”You are not superficial, you just seem like you are sometimes because of your Chloe jeans obsession,” one ditz reassures another in Plum Sykes’ Bergdorf Blondes. ”Now, do you think it’s chicer to be a single-process blonde or a double-process blonde?” The ditz giving the pep talk while tipping her head back into a beauty salon sink is department-store heiress Julie Bergdorf, whose favorite words are icky and glam. The co-ditz in need of a boost is her best friend, a nameless Brit ”champagne bubble of a girl about town” who is also the narrator of the socialite/magazine writer’s glossy single-process of a first novel. The setting is a Manhattan apparently still mourning the loss of ”Sex and the City” and glam-blonde author Candace Bushnell as a marquee singleton. The time is somewhere between a rich girl’s imaginary now and an average reader’s bemused never.
So let’s call our heroine Bubble. And before we teeter one pointy, Manolo-ed step forward in the cogent analysis of this literary la-di-da, let’s be clear: Sykes – herself a London-born girl-about-town on the staff of Vogue – believes she is writing a social comedy that skewers the pathetic frivolity of a pampered life devoted to Chanel sample sales, Portofino ”fake bake” tans, and Nars nail varnish. Familiar with the privileged life she fictionalizes, from the salon sessions to the mogul-hunting for a Prospective Husband (P.H.) to the pursuit of the ”ana” (as in anorexic) ideal of thinness, Sykes knows the brands and restaurant names to drop, the trendy spa indulgences to promote.

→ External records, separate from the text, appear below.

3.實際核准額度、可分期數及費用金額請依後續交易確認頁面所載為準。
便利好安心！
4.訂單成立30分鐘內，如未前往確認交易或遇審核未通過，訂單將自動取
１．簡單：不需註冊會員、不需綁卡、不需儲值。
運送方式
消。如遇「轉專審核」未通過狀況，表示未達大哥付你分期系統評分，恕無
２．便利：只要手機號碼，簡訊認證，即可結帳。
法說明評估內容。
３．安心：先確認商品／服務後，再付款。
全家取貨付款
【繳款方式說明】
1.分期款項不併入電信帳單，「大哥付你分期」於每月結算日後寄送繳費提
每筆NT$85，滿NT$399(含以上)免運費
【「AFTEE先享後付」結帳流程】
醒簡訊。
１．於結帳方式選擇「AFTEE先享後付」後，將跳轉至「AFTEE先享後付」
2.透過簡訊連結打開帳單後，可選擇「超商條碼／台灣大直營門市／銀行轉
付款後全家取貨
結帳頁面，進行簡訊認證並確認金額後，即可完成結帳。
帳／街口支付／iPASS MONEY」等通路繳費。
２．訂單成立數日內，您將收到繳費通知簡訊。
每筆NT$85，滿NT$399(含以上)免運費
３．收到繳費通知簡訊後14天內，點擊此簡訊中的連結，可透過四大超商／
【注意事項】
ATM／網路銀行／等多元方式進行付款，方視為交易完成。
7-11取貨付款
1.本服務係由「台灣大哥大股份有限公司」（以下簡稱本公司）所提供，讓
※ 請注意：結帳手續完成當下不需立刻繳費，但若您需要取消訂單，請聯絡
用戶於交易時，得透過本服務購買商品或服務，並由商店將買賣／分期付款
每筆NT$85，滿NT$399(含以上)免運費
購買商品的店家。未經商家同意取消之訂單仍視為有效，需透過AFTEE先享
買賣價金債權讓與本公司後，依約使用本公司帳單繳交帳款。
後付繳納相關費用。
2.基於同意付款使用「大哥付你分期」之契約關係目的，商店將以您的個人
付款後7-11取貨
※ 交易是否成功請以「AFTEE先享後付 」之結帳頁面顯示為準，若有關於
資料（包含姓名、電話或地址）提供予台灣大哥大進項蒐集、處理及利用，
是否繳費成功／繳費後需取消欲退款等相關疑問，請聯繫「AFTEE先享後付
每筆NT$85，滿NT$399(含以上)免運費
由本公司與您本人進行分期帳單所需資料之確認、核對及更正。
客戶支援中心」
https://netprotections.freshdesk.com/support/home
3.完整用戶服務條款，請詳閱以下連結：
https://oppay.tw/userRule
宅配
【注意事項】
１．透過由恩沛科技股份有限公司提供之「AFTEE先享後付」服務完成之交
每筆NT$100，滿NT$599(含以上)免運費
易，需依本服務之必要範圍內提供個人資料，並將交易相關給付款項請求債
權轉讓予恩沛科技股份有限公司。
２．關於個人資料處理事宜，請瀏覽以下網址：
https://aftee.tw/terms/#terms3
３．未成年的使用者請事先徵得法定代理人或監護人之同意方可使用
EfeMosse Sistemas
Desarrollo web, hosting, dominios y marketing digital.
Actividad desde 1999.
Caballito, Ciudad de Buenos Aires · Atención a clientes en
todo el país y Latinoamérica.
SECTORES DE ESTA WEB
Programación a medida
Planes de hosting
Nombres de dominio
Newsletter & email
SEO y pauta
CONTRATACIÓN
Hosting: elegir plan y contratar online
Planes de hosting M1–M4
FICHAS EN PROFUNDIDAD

She’s been to the Cannes film festival, too, and can report that the famously posh Hotel du Cap is a cash-only racket.
Only this is not a comedy – not Jane Austen, not ”Clueless,” and not dumb-like-a-fox Jessica Simpson. (It’s not ”The Devil Wears Prada,” either; Vogue editor-in-chief Anna Wintour has given Sykes her blurbed blessing.) Rather, ”Bergdorf Blondes” reads like an S.O.S. message posted from a stifling hothouse biosphere, fancying itself a lark.
Bubble needs air! But what she thinks she needs is a husband, and such drama as occurs between sessions with the hair colorist involves the exploits of Bubble and Julie to snag theirs. ”I can safely say that I am almost definitely completely sure that I have no idea at all how I ended up with a Prospective Husband and Julie didn’t,” Sykes writes in her heroine’s flibberty voice, introducing Zach, whose chief asset is his resemblance to Jude Law, and Charlie, the Mr. Darcy of the show. Zach proposes to Bubble and then treats her like last year’s Vuitton bag, ewwww. Bubble has a breakdown – not just any weepy night gorging on ice cream, but a dramatic crise. Julie commiserates. (”Luckily it’s tres chic to be neurotic in New York, which means that Julie and I fit in perfectly.”) Charlie waits in the wings. Plum Sykes’ foray into fiction is a dumb-blonde joke that tries but fails to put quotation marks around the designation ”dumb-blonde.” Julie would say it’s more icky than glam.